Over a decade of research to innovate mRNA as a ‘bioplatform’

One of the reasons Moderna’s mRNA Covid vaccine development moved so quickly is because scientists had been working with mRNA for years.

“Messenger RNA technologies have been in development from a basic science perspective for over 15 years,” [Kizzmekia "Kizzy" Shanta Corbett (born 1986)], the scientific lead for the Coronavirus Vaccines & Immunopathogenesis Team at NIH, who helped make the vaccine possible, told the NIH Record.

And Moderna has been working with mRNA technology “since its inception in 2010 for myriad therapeutic areas,” including cancer therapies, Afeyan tells CNBC Make It (by way of a spokesperson), and with clinical development of mRNA-based antiviral vaccines since 2015.

What Moderna did over many of those years was develop mRNA as what scientists call a bioplatform, which allows for speedier vaccine development. Bioplatforms are systems that can easily be scaled and tailored for many different diseases.

Traditionally, developing any vaccine essentially has been a bespoke effort.

“The benefits of a bioplatform is the ability to quickly redeploy the platform once established and refined — in the case of Moderna’s mRNA platform, to create and test new vaccines based on new viral sequences,” Afeyan tells CNBC Make It (by way of a spokesperson).
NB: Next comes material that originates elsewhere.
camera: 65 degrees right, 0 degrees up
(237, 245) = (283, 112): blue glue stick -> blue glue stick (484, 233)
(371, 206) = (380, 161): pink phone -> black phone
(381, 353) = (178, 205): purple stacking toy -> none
All of this makes mRNA vaccines virtually programable. Corbet and Bancel describe the process as “plug and play.”

“MRNA is always made of four same letters, Bancel said on the December Andreessen Horowitz podcast, “Bio Eats the World.” (MRNA is genetic material, similar to DNA, so its “code” is expressed with letters.) It’s “the four letters of life, like zeros and one in software,” said [Stéphane J. Bancel (born 1972)]. “This is like software or LEGO.”
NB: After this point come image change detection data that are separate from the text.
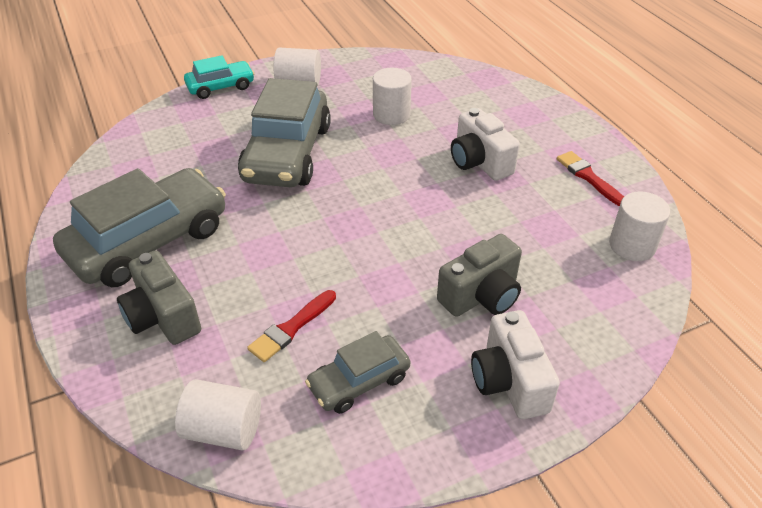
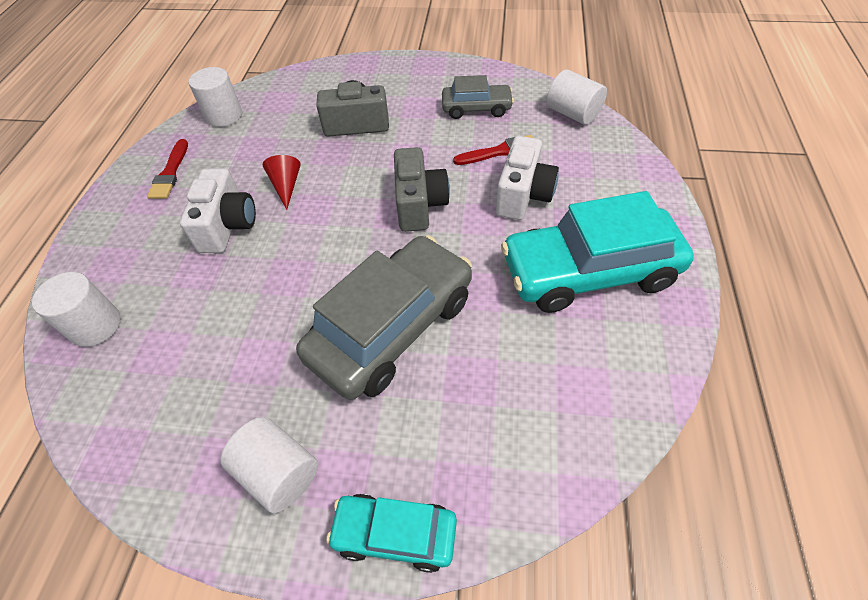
camera: 145 degrees left, 10 degrees up
(148, 241) = (589, 272): grey car -> turquoise car
(163, 317) = (593, 194): grey camera -> grey camera (419, 204)
(391, 114) = (232, 333): white cylinder -> white cylinder (95, 325)
(473, 206) = (286, 186): none -> red cone
(509, 381) = (392, 80): white camera -> white camera (523, 195)

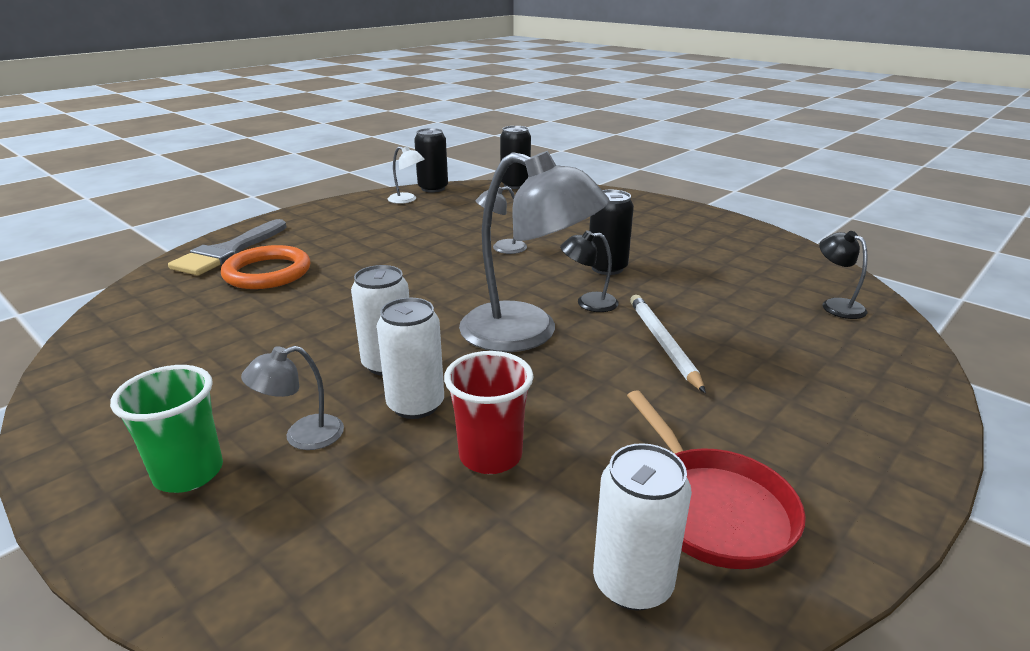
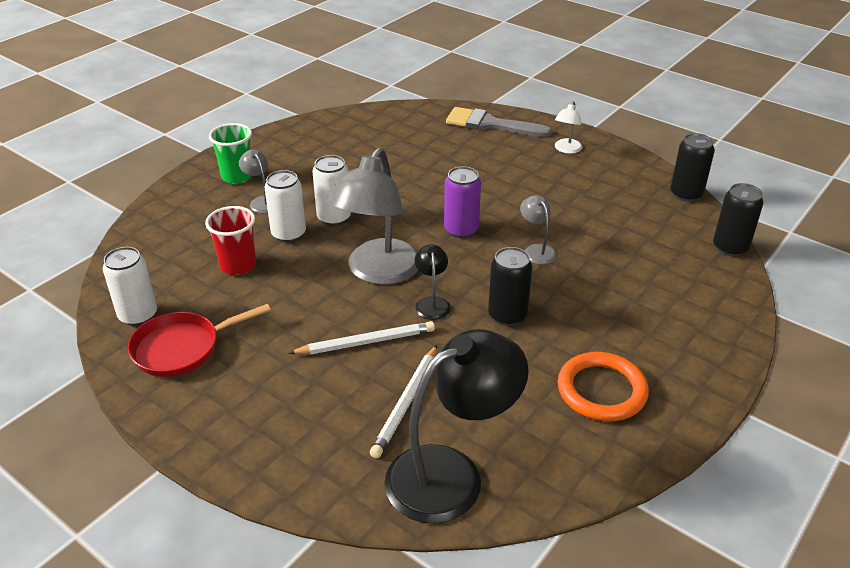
camera: 85 degrees right, 10 degrees up
(267, 272) = (458, 147): orange ring -> orange ring (601, 390)
(407, 200) = (642, 183): white lamp -> white lamp (566, 149)
(452, 281) = (461, 230): none -> purple can
(754, 323) = (406, 403): none -> white pencil
(836, 305) = (451, 474): black lamp -> black lamp, size x2.20

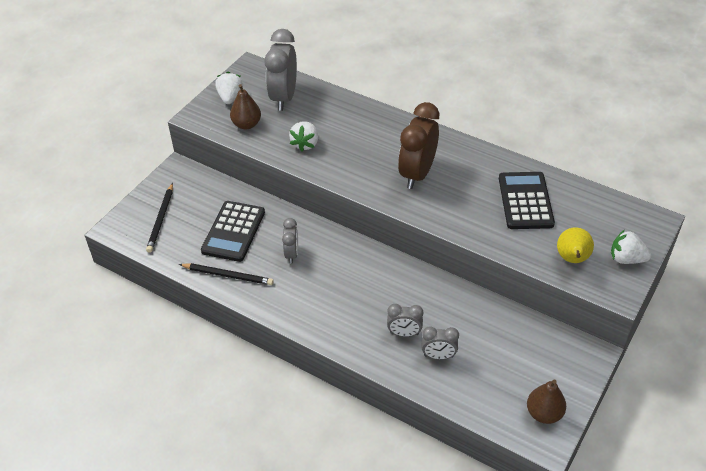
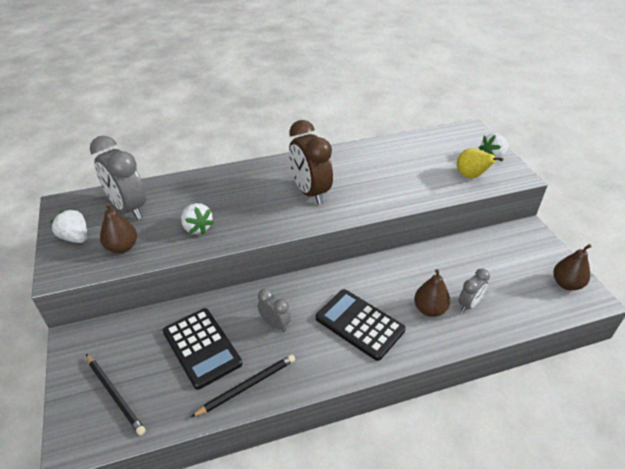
camera: 50 degrees left, 5 degrees down
(404, 333) = (429, 309): grey clock -> brown pear
(525, 201) = (397, 163): black calculator -> black calculator (359, 324)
“The only difference between” mRNA vaccines is “the order of the letter; the zeroes and ones of life,” Bancel said. “The manufacturing process is the same, the equipment is the same, with the same operators. It’s the same thing. And so this is why we could go so fast.”

Faster vaccine development in the future

Bioplatforms will effect change way beyond the Covid pandemic.
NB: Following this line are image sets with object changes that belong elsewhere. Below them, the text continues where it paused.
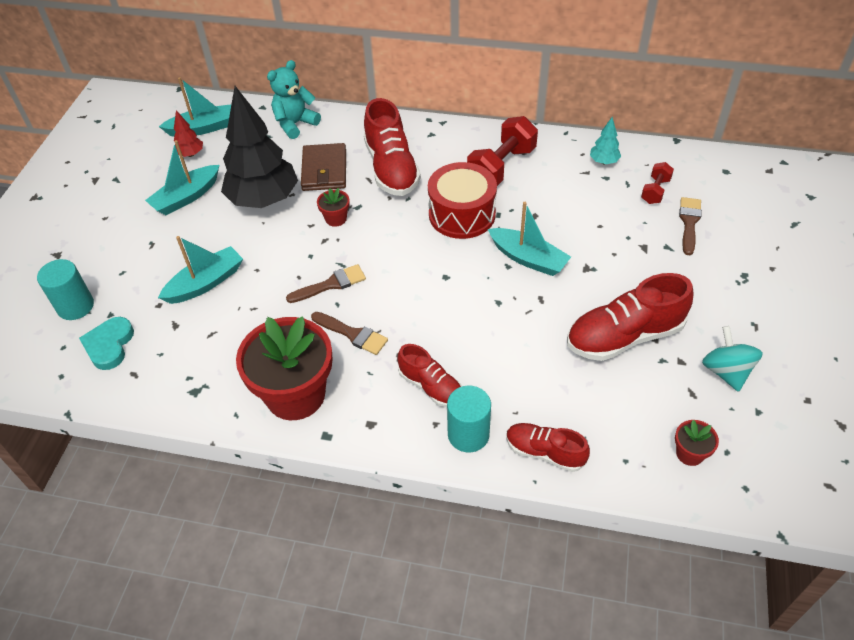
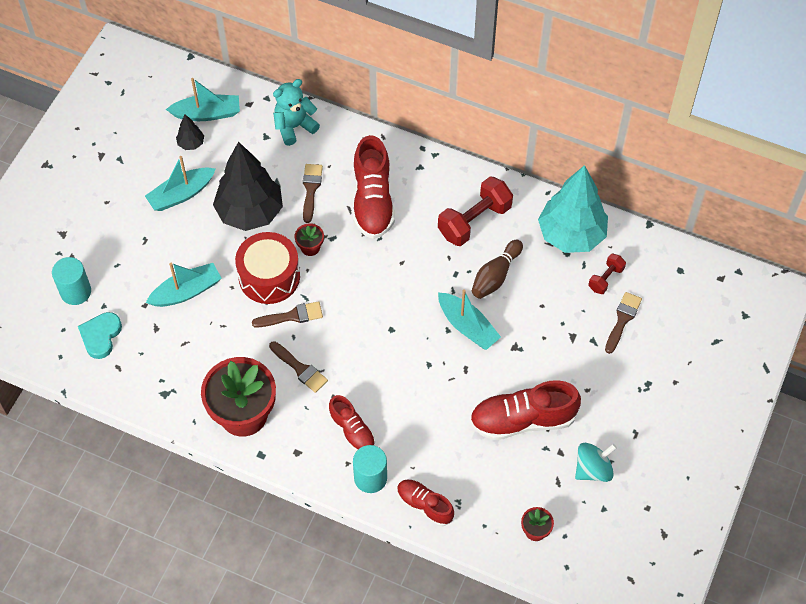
camera: 10 degrees right, 10 degrees up
(190, 154) = (191, 143): red tree -> black tree
(324, 170) = (311, 189): brown wallet -> brown brush
(462, 214) = (423, 267): red drum -> red drum (269, 277)
(541, 209) = (495, 276): none -> brown bowling pin
(603, 161) = (571, 235): turquoise tree -> turquoise tree, size x2.38
(726, 371) = (593, 469): turquoise spinning top -> turquoise spinning top turned 60 degrees clockwise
Judy Savitskaya and Jorge Conde, biotech investors for top Silicon Valley investment house Andreessen Horowitz liken how bioplatforms could change the biotechnology industry to what the advent assembly lines did for the auto industry: It “went from single ‘job shops’ in the early days of automobiles — where raw materials like steel and rubber crafted from start to finish by hand into a trickle of early cars — to assembly line production, with standard components that could be iterated for new models,” they wrote in a January blog post.

(Andreessen Horowitz is not an investor in invested in Moderna, Pfizer or BioNTech, according to a firm spokesperson.)

The Covid-19 vaccine is one example of how mRNA can be used.

Moderna has 24 mRNA vaccines and therapeutics under investigation, and 14 have begun clinical studies, according to the company’s quarterly investment documents published in May. Moderna’s pipeline of mRNA treatments include a zika vaccine, HIV vaccine and a cancer vaccine, to name a few.

The same dynamic enabled Pfizer and BioNTech, who collaborated to create the other mRNA Covid vaccine currently in use in the U.S., “to rapidly redirect its mRNA technology platform from cancer to COVID in a matter of weeks; the company estimates it can manufacture updated versions against emerging mutant strains in as little as six weeks,” Savitskaya and Conde write.

Pfizer and BioNTech are also working on an mRNA vaccine to prevent the flu.

″[T]hese programs are just the first in a long list coming that will benefit from the same underlying [bio]platforms,” wrote Savitskaya and Conde. “The rise of productive platforms will impact much more than just vaccines. It will transform all areas of biotech, from small molecule discovery, protein engineering, genome editing, gene delivery, cell therapy, and more.”

Even with all this hard work and innovation, even Afeyan says Moderna got lucky to be able to move as quickly as it did.

“I’m quite actually amazed,” Afeyan said at MIT. “Murphy’s Law was on vacation, was on sabbatical for a whole year, and so many things that could have gone wrong, simply did not.”